++++ Texte fourni

Musique : Valentin Hadjadj

  
   
Lara (Victor Polster), 16 ans, a deux passions dans sa vie. L'une est d'intégrer une école de danse classique très réputée. La seconde est de devenir une femme, car elle est née dans le corps d'un garçon... 
 
   Et, tout naturellement, le film se développe selon deux axes majeurs. Le travail physique acharné pour plier son corps aux diktats torturants de la danse classique, et le 'travail' intérieur acharné pour métamorphoser son corps en celui d'une jeune fille. Dans les deux cas, la souffrance est de mise. Le temps est vu comme un adversaire difficile à surmonter. Les hormones ne produisent pas un effet visible assez rapidement. Les pieds ne se plient pas aussi aisément que Lara le voudrait pour que les tourbillons sur la piste génèrent la grâce attendue. 
 
   Mais le premier miracle de cette oeuvre réside dans l'illumination presque solaire qui baigne ce parcours que l'on aurait pu redouter, sinon misérabiliste, du moins larmoyant ou racoleur. La sensibilité à fleur de peau, la délicatesse, la lucidité aimante, règnent sans partage sur cette quête d'identité à la fois sexuelle et vivantielle. Un modèle d'expressivité intense dans la sobriété. Une modération telle que les sentiments et les émotions semblent parfois écrêtées. 
 
   Les séquences d'apprentissage de la danse, qui participent grandement à l'évolution extérieure et intérieure de Lara, finissent par être un peu répétitives voire longuettes, surtout pour qui n'est pas passionné par cet art superbe mais tellement codifié qu'il en devient d'une rigidité parfois rebutante.

++++++++

Travail demandé - Mettez à jour la critique de « Mais le premier » à « semblent parfois écrêtées. » en remplaçant « larmoyant » par « sentimental ».

++++ Entrées listées

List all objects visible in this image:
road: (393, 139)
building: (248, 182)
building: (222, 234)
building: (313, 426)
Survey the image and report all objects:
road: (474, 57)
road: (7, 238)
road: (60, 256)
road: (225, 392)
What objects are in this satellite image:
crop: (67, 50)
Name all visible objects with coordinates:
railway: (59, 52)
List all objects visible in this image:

++++++++
++++ Entrées listées

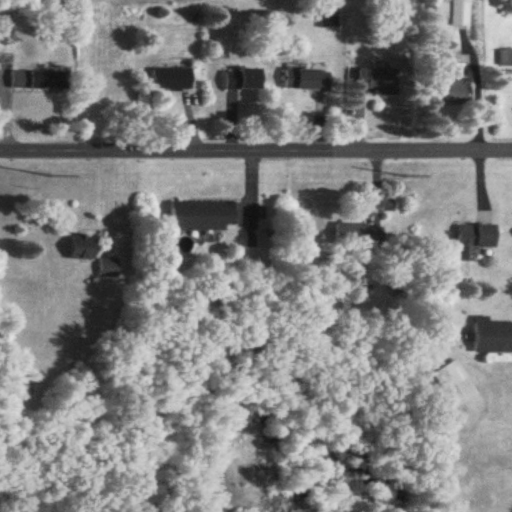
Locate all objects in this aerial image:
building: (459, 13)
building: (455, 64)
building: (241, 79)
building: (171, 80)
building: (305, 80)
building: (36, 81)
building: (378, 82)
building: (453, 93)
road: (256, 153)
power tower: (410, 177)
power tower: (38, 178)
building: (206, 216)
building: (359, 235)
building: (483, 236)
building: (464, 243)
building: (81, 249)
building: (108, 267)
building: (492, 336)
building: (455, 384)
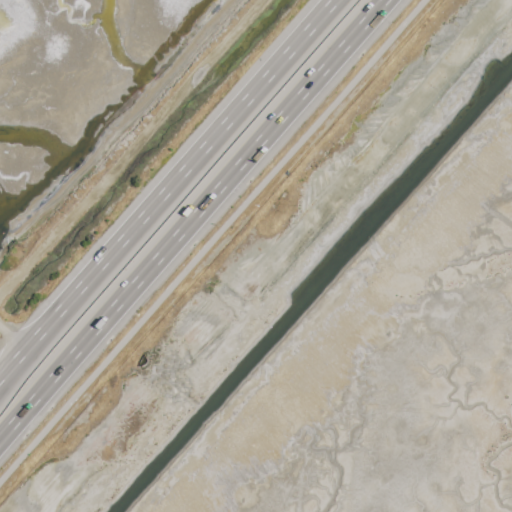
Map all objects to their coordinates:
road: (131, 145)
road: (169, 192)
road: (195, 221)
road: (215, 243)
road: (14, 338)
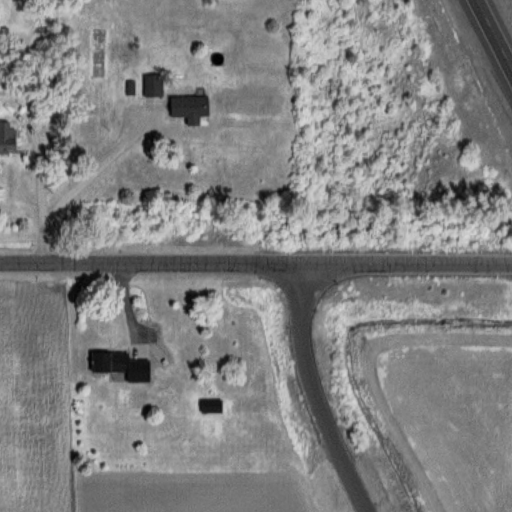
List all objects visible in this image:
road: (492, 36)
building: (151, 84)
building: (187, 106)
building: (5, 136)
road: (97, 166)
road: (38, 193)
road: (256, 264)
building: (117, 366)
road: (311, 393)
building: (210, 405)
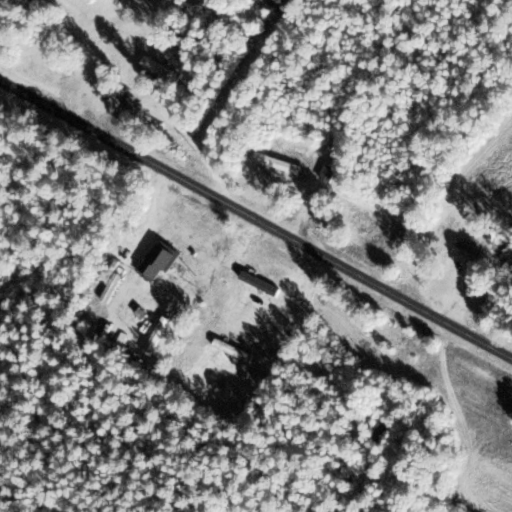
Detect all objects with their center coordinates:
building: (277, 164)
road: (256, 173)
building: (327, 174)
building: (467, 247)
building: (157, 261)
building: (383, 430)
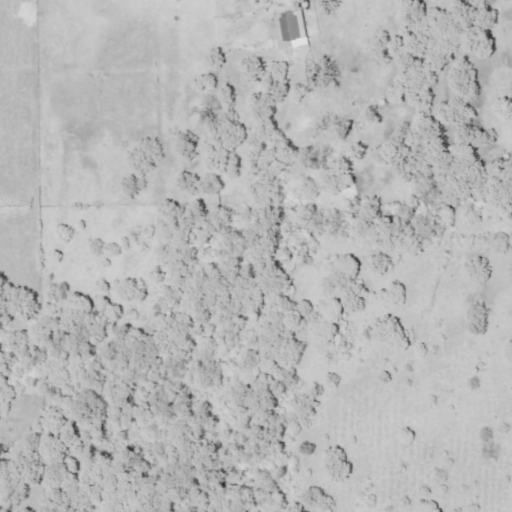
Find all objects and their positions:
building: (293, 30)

++++++++

Réponse -
Mais le premier miracle de cette oeuvre réside dans l'illumination presque solaire qui baigne ce parcours que l'on aurait pu redouter, sinon misérabiliste, du moins sentimental ou racoleur. La sensibilité à fleur de peau, la délicatesse, la lucidité aimante, règnent sans partage sur cette quête d'identité à la fois sexuelle et vivantielle. Un modèle d'expressivité intense dans la sobriété. Une modération telle que les sentiments et les émotions semblent parfois écrêtées.